Amongst the several health-related listed benefits of such a ban, is the "reduction of track fires". I found that reason interesting considering I live in a town containing a MNRR station and I am a FF. Our tracks are always clear of vegetation, and we have the 3rd rail.... so our track fire risk is very low. I'd like to hear from some folks who live near diesel-engine lines and/or lines that have visible vegetation. Is there a large fire risk on the tracks? Does such a thing weigh on the minds of the locals? This made me think of user Acela150. If he has returned, I'd like to hear his thoughts. I have heard of but never seen of town having an ember-watch person during dry seasons..... is that a myth or reality?

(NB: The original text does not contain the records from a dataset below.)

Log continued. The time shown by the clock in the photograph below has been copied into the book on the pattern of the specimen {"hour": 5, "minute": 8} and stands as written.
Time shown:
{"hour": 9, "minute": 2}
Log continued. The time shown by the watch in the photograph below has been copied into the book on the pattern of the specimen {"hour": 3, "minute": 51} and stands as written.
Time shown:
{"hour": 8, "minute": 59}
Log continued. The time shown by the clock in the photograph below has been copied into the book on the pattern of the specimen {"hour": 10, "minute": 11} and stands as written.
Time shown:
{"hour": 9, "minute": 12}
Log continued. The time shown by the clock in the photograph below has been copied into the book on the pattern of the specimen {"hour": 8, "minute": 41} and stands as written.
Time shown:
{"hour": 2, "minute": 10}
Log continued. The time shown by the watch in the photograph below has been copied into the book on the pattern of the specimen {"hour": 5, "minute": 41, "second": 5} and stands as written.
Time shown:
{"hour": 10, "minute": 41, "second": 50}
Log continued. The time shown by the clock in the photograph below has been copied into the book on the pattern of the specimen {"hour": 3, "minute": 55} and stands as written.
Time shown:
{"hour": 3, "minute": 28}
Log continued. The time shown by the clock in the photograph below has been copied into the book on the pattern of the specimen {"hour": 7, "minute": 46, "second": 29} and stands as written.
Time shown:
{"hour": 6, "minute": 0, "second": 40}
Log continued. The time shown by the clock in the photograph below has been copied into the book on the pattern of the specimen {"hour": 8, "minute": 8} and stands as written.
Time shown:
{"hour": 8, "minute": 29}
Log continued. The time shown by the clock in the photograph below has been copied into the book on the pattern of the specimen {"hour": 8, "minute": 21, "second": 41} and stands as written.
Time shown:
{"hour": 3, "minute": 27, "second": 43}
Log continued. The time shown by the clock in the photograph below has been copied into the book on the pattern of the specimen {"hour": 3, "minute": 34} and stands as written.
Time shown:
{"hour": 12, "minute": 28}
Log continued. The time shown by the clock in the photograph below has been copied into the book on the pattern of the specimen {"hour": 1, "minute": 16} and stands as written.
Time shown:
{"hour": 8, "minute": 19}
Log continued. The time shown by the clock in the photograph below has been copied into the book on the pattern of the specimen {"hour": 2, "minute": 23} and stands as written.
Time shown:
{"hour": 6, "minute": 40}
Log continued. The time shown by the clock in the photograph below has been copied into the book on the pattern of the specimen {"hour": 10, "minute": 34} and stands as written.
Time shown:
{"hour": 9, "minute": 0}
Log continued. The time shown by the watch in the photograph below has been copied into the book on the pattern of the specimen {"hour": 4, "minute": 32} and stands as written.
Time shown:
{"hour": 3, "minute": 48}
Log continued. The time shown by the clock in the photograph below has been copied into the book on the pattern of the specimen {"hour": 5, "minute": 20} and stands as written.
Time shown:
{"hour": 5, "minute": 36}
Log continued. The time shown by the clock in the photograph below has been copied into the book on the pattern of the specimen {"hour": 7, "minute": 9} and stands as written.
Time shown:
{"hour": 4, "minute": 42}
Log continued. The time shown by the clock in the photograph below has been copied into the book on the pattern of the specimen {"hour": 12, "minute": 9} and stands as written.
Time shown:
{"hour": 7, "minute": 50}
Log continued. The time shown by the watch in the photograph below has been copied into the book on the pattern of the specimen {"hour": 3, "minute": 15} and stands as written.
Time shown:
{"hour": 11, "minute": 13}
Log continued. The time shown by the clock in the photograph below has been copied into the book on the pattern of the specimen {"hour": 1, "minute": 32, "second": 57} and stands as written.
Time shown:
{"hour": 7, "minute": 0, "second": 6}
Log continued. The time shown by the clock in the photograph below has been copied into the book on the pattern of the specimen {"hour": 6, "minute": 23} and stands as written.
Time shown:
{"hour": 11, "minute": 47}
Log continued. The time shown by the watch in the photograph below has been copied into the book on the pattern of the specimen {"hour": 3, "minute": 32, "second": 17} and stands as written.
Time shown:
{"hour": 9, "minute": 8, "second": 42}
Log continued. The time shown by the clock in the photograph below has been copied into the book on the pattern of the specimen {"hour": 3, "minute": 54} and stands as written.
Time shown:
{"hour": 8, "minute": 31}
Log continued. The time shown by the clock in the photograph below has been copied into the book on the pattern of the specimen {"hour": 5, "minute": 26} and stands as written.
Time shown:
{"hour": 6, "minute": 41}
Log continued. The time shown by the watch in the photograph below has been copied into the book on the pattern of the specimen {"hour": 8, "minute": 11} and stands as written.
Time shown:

EDIT: My mistake... New haven stations in CT are not subject to the law, only the NY stations on that line.


----------



## Shawn Ryu (Nov 11, 2011)

Ugh. I really dont see why this is needed.


----------



## WinNix (Nov 11, 2011)

Shawn Ryu said:


> Ugh. I really dont see why this is needed.


All papers have pages you can turn past articles you don't want to read. All browsers have a back button. You don't have to go out of your way to put me down. That is not very nice.


----------



## amamba (Nov 11, 2011)

I love the idea of a smoking ban on platforms. I used to ride the MBTA commuter rail into Boston daily at a previous job. One had to stand in a very specific spot on the platform to be one of the first to board at my spot, and it was important to board early or you might end up standing all the way into the city (32 minutes, so not much fun) or in one of the dreaded middle seats. When people would smoke next to me, I wouldn't WANT to move away because then I wouldn't be in a good position for boarding. But it is not fair to make me inhale someone's disgusting second hand smoke.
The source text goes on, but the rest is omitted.